First-steps for ambitious new Centre for regulated bio-manufacture



Picture caption: A high-resolution microscope image of a pancreatic islet, the cellular structures responsible for insulin secretion.

A new multi-million-pound Centre set to host the next-generation of ‘living medicines’ has taken its first steps towards becoming a reality.

The Centre for Regulated Bio-Manufacture (CRBM) is a major R&D project spearheaded by Heriot-Watt University in collaboration with the Scottish National Blood Transfusion Service (SNBTS), the University of Edinburgh and a cluster of biomedical companies in the Lothians. It has today (Tues Aug 11) been awarded funds by UK Research and Innovation’s (UKRI) Strength in Places Fund to develop plans to secure a further £30 million from UKRI later this year.  

If advanced, the Centre will host first-class training facilities and a suite of new laboratories to develop innovative bioengineering, which exploit future ‘living medicines’ relying on tissues, cells, or products from cells, such as antibodies. This area of expertise has come under sharp focus of late as the world strives to manufacture new vaccines and treatments for infectious diseases and conditions including diabetes. Currently, suitable facilities for learning, research and pilot manufacture – designed for innovation and risk-taking research in a ‘regulated’ environment - do not exist.

This ambitious project underlines the University’s ability to combine its unique expertise with those of our partner organisations, in order to deliver a state-of-the-art facility capable of advancing biomedicine.

Professor Richard A. Williams, Principal and Vice-Chancellor at Heriot-Watt University

Professor Rory Duncan, Senior Academic Lead for Strategy and Development at Heriot-Watt University has been instrumental in the application to the Strength in Places Fund prior to starting his role as Director for Talent and Skills at the UKRI late last year. The ambitious plans are now being led by Professor Marc Desmulliez from Heriot-Watt’s School of Engineering and Physical Sciences (EPS), who has since been appointed project lead.

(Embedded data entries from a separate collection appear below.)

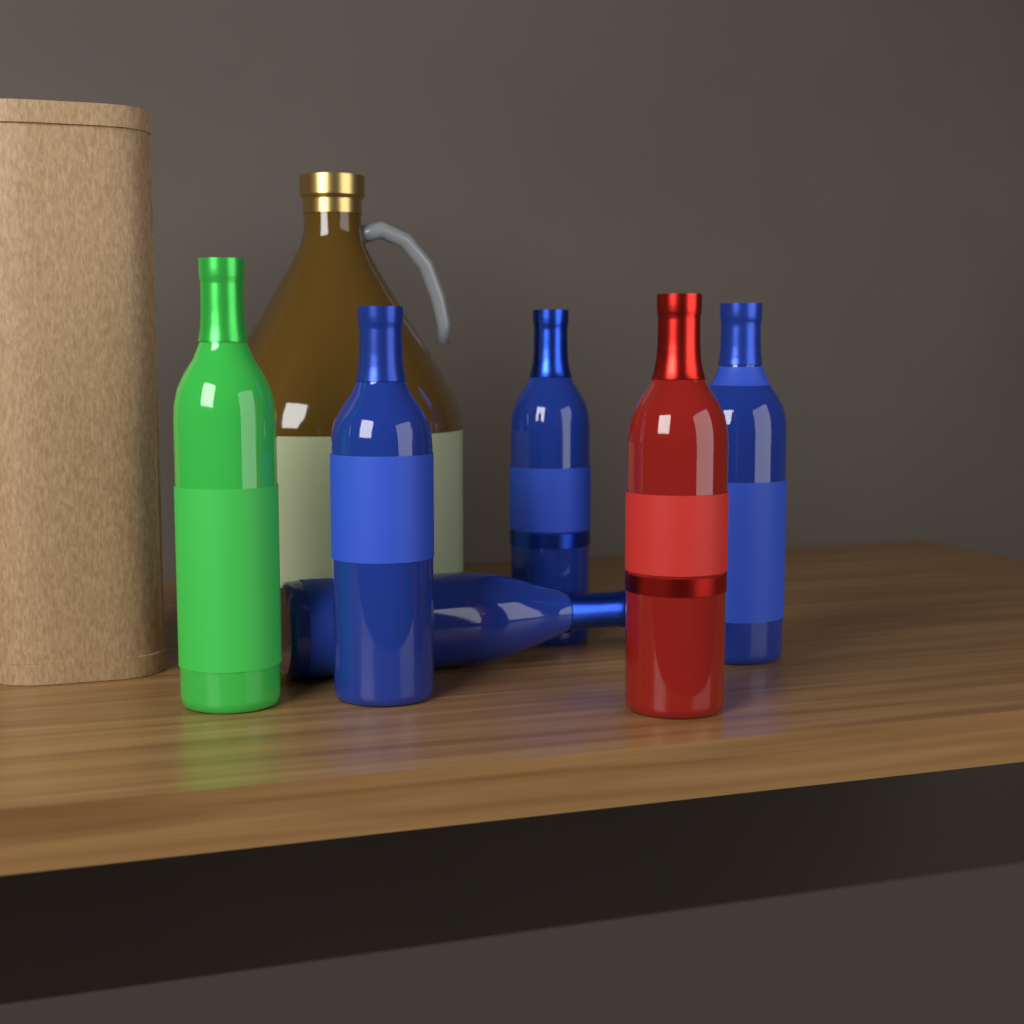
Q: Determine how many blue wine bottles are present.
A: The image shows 4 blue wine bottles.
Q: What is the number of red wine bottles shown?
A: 1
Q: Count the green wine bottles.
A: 1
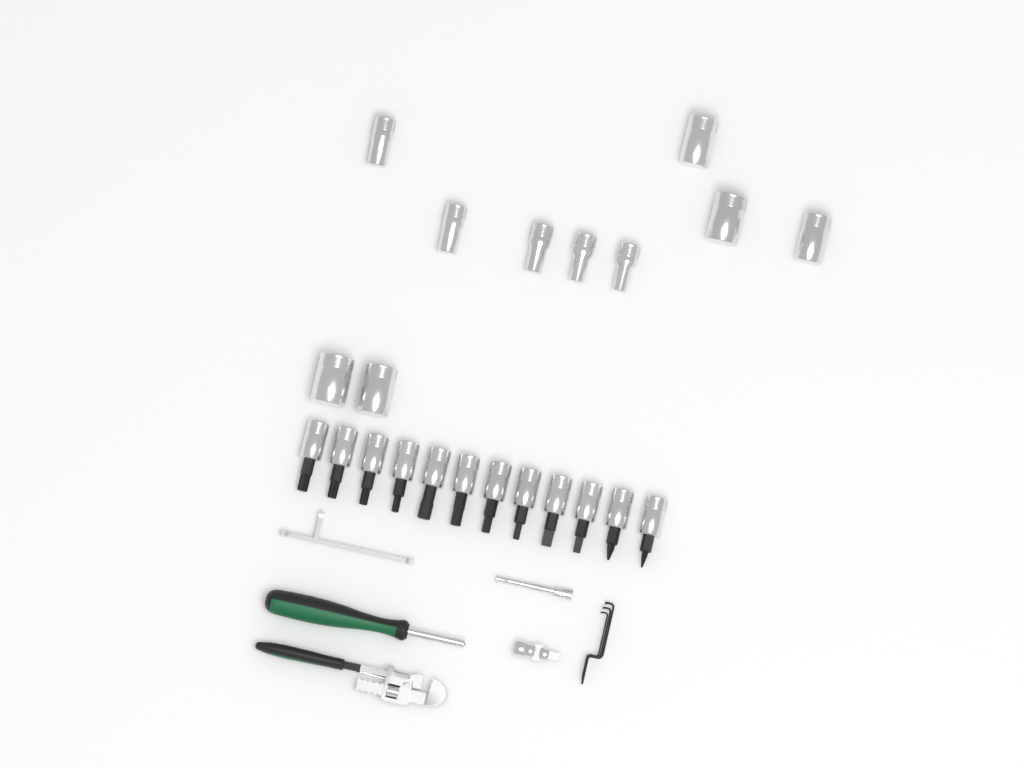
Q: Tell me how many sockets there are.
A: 10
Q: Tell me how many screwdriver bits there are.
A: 12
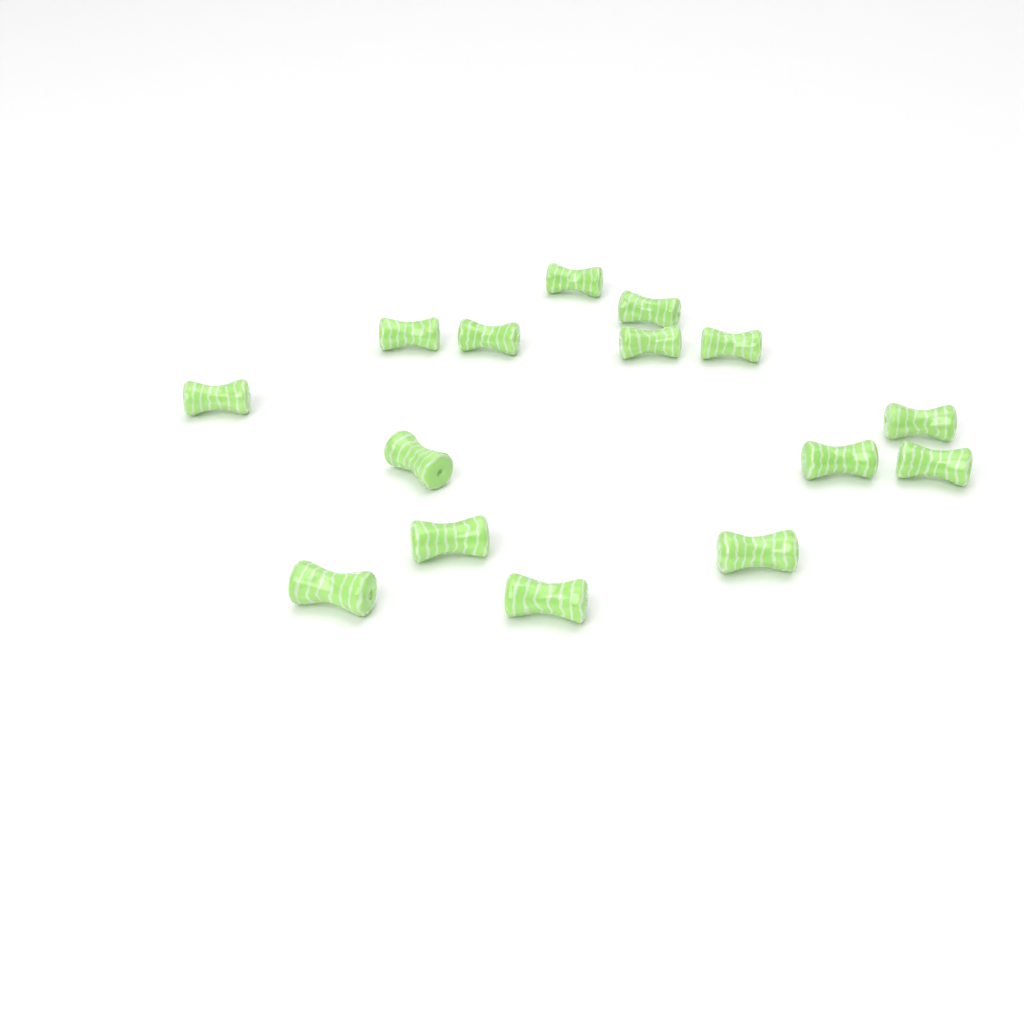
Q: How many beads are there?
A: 15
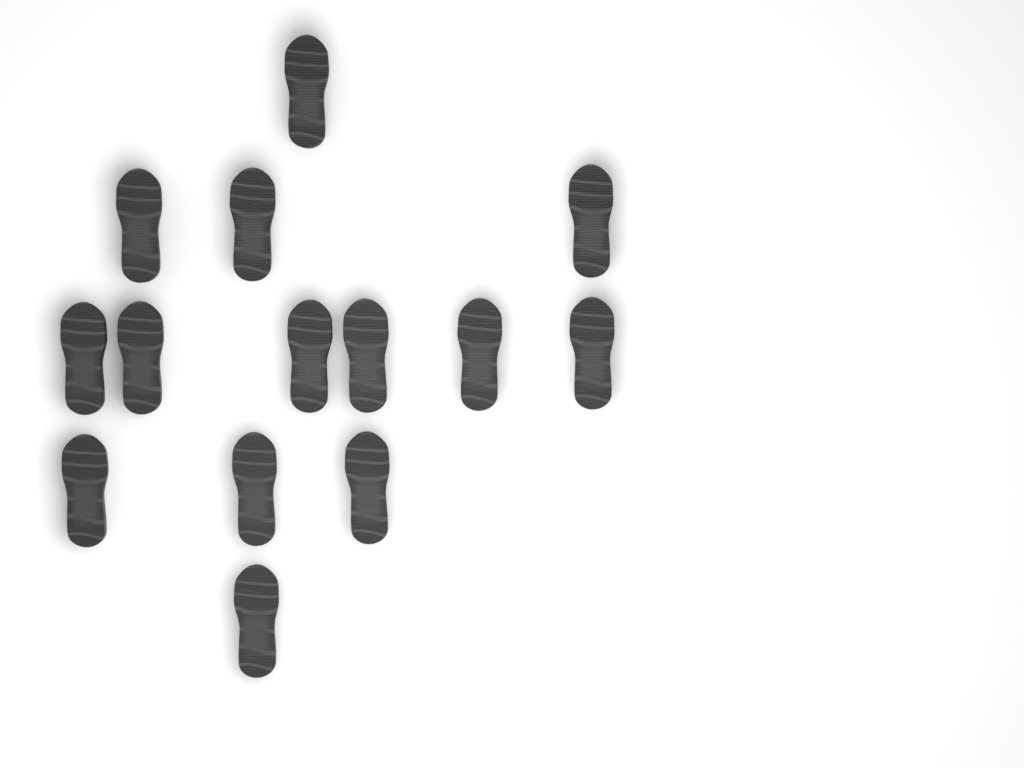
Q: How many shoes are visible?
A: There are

Professor Duncan today welcomed the news, saying: “Heriot-Watt has world-leading clinical trials, biologic manufacturing and advanced therapies expertise clustered on our doorstep. Several of these long-standing employers started as Heriot-Watt spinouts. Combined with our own globally recognised biological chemistry, biophysics and bioengineering, this Centre will act as a focal point to help create over 400 additional jobs in a market expecting to grow from £1Bn in 2018 at a rate of 36.5% per annum to 2025.”

The CRBM is proposed by a consortium spanning academia and business, and led in partnership with the SNBTS, part of NHS Scotland, with close working links with the University of Edinburgh including researchers in the field of diabetes at the centre for cardiovascular science. 

It is earmarked for construction on a vacant plot of land in Heriot-Watt’s Edinburgh campus, close to the new SNBTS Jack Copland Building.

If approved, the Centre will contribute to Scotland’s ambition to double the Life Sciences sector turnover to £8Bn by 2025 and will act as a focus to consolidate an advanced therapies, biologics and manufacturing cluster around Heriot-Watt in the Lothians.

Professor Richard A. Williams, Principal and Vice-Chancellor at Heriot-Watt University, said: “This ambitious project underlines the University’s ability to combine its unique expertise with those of our partner organisations, in order to deliver a state-of-the-art facility capable of advancing biomedicine. 

“It also highlights Heriot-Watt’s position as at the forefront of working towards solutions for the betterment of communities around the world while providing jobs for 21st Century Healthcare.”

In total, 17 consortia spread across the UK have received awards through the Strength in Places Fund. Each project builds on local strengths in industry and research to create significant economic impact, drive local growth, provide skills training and create high-value jobs.  

UKRI lead on the Strength in Places Fund, David Sweeney, said: “Strength in Places is a flagship fund for UKRI. We welcome the focus of the R&D Roadmap in unlocking economic opportunities around local economy in more places around the UK.  

“I am delighted with the range of bids funded across the UK in the second wave of Strength in Places that will foster the local ecosystems to support innovation and sustained growth and strengthen collaboration between industry and our world-class research base.”

The CRBM is currently preparing its bid and interacting with researchers and Companies across the Lothians, which are engaged in the living medicine, biologics, devices and diagnostics product pipeline.